PolitiFact offered no solid justification for interpreting Trump's words as a paraphrase of Comey, but performed the fact check as though its interpretation was solidly justified.

That is deception.

Update 8/24/2016: Thanks to CSPAN, we have a short and sweet version of the video/audio of the key part of Trump's speech.



We are not impressed by those who would claim Trump's meaning is clear where the claim is unaccompanied by a convincing explanation of why it is supposedly clear.


Correction/Update Aug. 26, 2016: Belatedly included the embedded URL of the PolitiFact fact check.

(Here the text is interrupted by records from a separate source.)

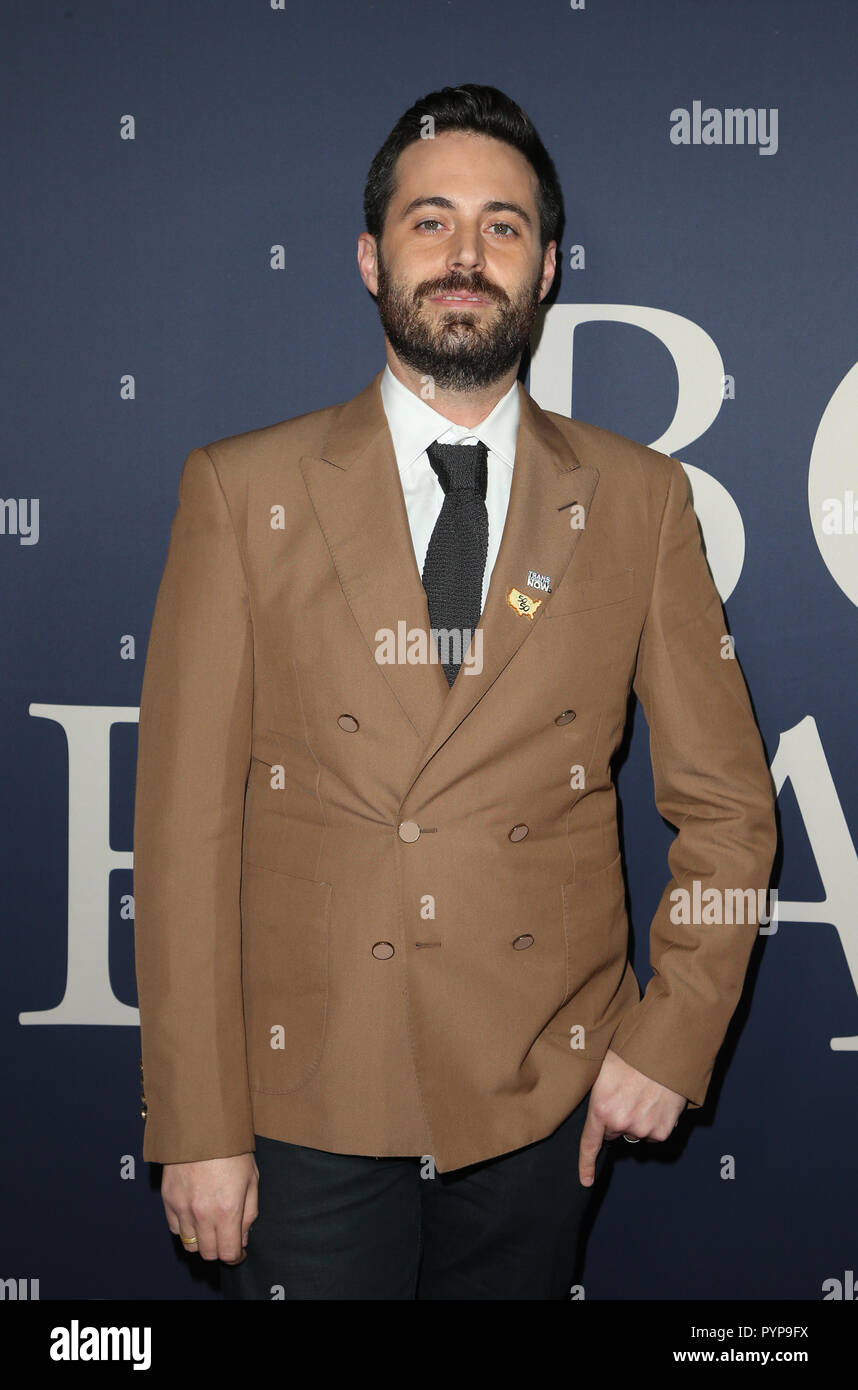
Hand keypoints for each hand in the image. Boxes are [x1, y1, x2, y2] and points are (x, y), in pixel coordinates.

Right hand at [162, 1152, 258, 1262]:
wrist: (203, 1126)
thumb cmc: (232, 1150)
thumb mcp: (252, 1179)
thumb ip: (249, 1213)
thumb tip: (242, 1238)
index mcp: (228, 1210)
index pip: (228, 1253)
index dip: (235, 1256)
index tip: (238, 1252)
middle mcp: (203, 1214)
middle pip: (208, 1253)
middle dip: (219, 1249)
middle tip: (225, 1238)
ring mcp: (182, 1208)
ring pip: (189, 1244)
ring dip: (201, 1241)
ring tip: (209, 1227)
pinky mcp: (168, 1199)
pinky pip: (175, 1228)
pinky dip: (185, 1227)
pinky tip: (194, 1215)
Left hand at [578, 1049, 686, 1186]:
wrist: (666, 1048)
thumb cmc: (632, 1051)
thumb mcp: (603, 1067)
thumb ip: (597, 1090)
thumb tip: (591, 1100)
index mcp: (601, 1108)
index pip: (590, 1143)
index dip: (586, 1164)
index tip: (585, 1181)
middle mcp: (621, 1123)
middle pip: (615, 1131)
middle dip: (617, 1118)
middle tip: (626, 1094)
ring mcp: (644, 1129)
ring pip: (636, 1131)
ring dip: (638, 1119)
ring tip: (644, 1093)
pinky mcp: (663, 1130)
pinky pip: (655, 1132)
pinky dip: (655, 1121)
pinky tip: (657, 1101)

Update 8/24/2016: For the sake of thoroughness, I suppose I should note the reply I received from editor Angie Drobnic Holan's email bot:
I am out of the office until Aug. 29. I won't be checking email until I return. If you have a question about PolitiFact, please contact Aaron Sharockman or Katie Sanders.
Sharockman occasionally responds to email messages, so I forwarded my message to him. No reply so far aside from Holan's 'bot.


Update Aug. 25, 2016:


I tried needling Aaron Sharockman on Twitter to draw attention to this issue (including the email messages sent to PolitiFact). It kinda-sorta worked.


Via Twitter, I reminded Sharockman of the importance PolitiFact's parent organization, Poynter Institute, places on journalistic transparency. Specifically, “show how the reporting was done and why people should believe it.”

Odds are we'll be back to the silent treatment from the exemplars of transparency at PolitiFact.